Who, other than you, as a scientist uses the nouns human and human being
Is the woman’s egg a human being? No.

Is the woman’s egg human?

Parsing from the interrogatory to the declaratory: The women’s egg is human.
the woman.n 's.p egg.n is.v human.a
Ahh, human used as an adjective.
Well done. You’ve got it. Just be aware that sometimes people use the term human as being short for human being. That is, they use word as a noun. Need an example? Why not…

This sample is human: the sample is from a member of the species Homo sapien.
That chimp is almost human: The chimp exhibits characteristics of a human being.

So, leading on from that…

The woman is a week pregnant. What she is carrying is human (adjective): Correct.
The woman is a week pregnant. What she is carrying is a human (noun, aka human being/person): Incorrect.
 
So, leading on from that…

The woman is a week pregnant. What she is carrying is human (adjective): Correct.
The woman is a week pregnant. What she is carrying is a human (noun, aka human being/person): Incorrect.

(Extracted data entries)
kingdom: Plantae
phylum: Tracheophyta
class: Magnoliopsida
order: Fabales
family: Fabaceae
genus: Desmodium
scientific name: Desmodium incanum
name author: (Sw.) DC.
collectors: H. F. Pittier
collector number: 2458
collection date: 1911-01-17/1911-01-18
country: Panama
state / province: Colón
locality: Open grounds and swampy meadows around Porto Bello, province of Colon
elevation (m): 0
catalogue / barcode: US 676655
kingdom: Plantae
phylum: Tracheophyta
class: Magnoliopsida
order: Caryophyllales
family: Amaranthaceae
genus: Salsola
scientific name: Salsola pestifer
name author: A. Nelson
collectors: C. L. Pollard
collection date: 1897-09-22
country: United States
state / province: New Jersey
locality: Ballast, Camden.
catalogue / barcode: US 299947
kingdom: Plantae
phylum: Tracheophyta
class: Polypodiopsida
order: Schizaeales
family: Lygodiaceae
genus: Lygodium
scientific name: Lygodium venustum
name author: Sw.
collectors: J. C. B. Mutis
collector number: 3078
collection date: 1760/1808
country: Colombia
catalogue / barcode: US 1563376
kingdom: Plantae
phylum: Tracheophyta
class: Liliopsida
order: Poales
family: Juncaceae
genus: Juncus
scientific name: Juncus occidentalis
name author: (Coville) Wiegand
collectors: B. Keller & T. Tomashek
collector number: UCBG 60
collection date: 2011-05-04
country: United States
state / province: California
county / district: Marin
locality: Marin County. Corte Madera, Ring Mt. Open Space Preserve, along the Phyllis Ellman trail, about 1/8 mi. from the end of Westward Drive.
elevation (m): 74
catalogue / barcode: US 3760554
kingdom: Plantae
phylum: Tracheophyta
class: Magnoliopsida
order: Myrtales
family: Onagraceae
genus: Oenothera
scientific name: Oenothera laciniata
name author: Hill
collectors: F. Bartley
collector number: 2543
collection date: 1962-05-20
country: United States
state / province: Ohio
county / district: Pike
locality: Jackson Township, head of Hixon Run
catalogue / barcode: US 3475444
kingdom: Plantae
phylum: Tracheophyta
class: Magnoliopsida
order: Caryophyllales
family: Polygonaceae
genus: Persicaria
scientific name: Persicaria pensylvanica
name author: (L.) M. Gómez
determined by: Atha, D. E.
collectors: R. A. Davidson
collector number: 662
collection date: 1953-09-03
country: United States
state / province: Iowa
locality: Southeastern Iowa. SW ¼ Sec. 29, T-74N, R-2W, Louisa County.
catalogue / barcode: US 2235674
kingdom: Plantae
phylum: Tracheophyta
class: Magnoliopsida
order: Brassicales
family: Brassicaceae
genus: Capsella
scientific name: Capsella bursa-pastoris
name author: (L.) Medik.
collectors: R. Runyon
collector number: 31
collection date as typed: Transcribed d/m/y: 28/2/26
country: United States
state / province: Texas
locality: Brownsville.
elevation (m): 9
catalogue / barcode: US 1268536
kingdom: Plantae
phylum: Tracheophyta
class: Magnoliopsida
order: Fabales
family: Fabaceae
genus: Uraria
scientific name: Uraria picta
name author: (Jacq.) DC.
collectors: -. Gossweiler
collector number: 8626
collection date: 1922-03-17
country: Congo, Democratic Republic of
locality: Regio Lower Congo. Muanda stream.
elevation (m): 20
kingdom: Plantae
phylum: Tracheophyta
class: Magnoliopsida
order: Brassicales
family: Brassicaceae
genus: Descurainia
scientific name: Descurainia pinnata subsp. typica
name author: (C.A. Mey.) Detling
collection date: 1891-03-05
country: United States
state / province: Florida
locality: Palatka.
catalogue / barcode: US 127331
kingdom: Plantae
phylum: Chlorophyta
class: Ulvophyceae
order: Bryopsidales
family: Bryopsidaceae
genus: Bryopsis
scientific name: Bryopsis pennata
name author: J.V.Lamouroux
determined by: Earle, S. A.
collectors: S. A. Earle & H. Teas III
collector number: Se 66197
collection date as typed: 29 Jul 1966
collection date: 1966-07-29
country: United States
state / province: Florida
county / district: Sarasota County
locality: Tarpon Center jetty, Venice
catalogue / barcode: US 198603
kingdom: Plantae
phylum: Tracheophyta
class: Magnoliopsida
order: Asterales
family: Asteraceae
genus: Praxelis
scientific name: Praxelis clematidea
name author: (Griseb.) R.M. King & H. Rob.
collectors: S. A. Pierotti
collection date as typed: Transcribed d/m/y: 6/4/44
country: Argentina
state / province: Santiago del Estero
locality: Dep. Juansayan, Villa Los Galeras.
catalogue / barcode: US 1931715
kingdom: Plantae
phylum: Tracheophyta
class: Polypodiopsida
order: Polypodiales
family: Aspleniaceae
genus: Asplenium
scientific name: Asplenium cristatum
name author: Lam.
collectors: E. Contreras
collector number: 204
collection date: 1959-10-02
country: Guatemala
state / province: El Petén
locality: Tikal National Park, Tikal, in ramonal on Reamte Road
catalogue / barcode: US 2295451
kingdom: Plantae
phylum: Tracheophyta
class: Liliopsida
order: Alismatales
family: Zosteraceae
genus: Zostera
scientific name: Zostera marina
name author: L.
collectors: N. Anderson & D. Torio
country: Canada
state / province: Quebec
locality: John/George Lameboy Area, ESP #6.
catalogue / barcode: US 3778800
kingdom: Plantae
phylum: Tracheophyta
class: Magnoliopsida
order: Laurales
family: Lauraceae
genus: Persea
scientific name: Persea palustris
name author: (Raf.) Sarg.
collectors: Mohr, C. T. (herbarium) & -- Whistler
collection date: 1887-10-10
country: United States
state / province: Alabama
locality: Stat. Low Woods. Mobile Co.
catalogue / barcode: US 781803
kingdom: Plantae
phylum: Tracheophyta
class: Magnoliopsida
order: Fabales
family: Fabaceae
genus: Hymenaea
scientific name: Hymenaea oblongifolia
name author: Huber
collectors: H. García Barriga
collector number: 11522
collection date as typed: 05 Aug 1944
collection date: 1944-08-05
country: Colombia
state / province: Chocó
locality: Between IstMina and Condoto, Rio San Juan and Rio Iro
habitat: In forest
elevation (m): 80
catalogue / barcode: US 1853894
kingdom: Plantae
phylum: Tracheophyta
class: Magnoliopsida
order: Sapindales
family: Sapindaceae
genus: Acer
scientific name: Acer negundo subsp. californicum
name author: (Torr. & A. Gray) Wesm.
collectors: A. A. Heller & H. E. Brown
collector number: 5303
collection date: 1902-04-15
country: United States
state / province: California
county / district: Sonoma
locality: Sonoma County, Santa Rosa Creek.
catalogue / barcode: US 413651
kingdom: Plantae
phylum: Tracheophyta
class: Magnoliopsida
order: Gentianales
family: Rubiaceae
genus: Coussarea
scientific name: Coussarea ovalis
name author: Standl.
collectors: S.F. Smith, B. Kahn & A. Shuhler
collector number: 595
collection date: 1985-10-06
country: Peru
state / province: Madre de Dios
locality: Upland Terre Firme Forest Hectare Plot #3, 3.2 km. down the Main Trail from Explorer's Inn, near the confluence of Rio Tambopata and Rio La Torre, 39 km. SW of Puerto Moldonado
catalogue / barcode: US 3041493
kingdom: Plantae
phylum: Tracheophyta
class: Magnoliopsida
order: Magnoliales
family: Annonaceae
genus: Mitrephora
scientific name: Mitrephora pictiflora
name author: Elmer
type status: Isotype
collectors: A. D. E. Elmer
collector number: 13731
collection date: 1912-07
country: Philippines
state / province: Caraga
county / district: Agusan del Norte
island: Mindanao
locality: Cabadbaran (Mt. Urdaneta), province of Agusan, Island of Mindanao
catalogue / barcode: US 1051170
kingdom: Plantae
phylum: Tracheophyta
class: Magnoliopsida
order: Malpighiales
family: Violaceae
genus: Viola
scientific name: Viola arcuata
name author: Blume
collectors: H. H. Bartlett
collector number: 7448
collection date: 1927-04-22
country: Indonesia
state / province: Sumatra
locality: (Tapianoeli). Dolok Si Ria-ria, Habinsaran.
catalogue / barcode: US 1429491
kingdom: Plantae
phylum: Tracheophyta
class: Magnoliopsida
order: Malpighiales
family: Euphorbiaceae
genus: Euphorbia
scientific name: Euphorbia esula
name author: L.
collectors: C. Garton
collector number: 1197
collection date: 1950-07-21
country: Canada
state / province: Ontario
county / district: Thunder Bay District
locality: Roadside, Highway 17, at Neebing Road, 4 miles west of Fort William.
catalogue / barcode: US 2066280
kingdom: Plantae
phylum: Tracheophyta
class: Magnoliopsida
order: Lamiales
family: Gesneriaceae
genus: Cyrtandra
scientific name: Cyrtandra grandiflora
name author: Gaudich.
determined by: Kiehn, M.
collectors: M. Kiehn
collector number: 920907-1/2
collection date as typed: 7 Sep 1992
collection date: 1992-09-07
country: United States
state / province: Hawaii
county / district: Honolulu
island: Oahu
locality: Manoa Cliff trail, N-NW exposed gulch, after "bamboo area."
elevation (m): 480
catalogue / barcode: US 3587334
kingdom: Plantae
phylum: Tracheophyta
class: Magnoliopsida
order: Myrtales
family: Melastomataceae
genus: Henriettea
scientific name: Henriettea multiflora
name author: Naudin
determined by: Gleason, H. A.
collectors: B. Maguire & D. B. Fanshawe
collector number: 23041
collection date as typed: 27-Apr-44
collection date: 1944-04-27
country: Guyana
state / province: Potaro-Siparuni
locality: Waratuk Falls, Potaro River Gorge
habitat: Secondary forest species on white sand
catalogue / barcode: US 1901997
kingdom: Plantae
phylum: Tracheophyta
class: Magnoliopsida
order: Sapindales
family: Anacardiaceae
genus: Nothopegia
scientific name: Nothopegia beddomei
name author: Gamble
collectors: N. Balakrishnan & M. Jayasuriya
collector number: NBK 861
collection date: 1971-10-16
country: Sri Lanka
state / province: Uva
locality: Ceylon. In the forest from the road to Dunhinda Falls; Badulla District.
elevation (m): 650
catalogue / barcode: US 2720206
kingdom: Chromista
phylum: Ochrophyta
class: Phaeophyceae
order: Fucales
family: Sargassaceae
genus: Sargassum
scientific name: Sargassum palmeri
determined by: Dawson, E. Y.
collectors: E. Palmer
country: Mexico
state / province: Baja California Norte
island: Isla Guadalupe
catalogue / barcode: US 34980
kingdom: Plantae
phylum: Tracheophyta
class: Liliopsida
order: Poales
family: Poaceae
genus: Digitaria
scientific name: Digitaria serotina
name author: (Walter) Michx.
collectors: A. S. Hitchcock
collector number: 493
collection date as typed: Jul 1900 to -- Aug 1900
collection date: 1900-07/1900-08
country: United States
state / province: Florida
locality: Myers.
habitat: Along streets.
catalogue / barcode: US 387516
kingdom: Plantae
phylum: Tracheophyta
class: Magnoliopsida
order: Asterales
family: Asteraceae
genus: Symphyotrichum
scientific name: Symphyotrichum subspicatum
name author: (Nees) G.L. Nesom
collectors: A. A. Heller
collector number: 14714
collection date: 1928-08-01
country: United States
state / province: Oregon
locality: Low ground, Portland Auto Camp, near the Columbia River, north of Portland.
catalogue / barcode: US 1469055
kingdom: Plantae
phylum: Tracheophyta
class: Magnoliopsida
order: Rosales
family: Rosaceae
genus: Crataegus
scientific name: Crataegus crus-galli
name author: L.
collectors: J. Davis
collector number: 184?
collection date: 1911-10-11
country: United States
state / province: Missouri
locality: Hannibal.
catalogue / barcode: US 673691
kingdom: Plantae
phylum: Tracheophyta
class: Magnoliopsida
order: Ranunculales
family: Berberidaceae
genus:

TASK INSTRUCTIONS
a) In the text on the word "human," what does "That chimp is almost human" mean?
b) Extend the text on the word "human" onward from its final line.

ANSWERS BELOW
a) The chimp exhibits characteristics of a human being.

b)
The adjective “human” used alone modifies an attribute of only the category of human beings. If one wants to personify beings that possess attributes similar to the attributes of human beings then the correct and always implied modifier is “human-like”.

So leading on from that …

The woman is a week pregnant. What she is carrying is a human being. (Is correct).
The woman is a week pregnant. What she is carrying is human-like. (Is nonsense).

Now that the grammar lesson is over let’s get back to science. Cite the scientific study that shows the one week pregnant mother carries something other than a human being, i.e., a member of the human race. I suppose if the science has an observation of a mother coming to term and delivering a chimpanzee then your mental gymnastics with the language would bear closer study.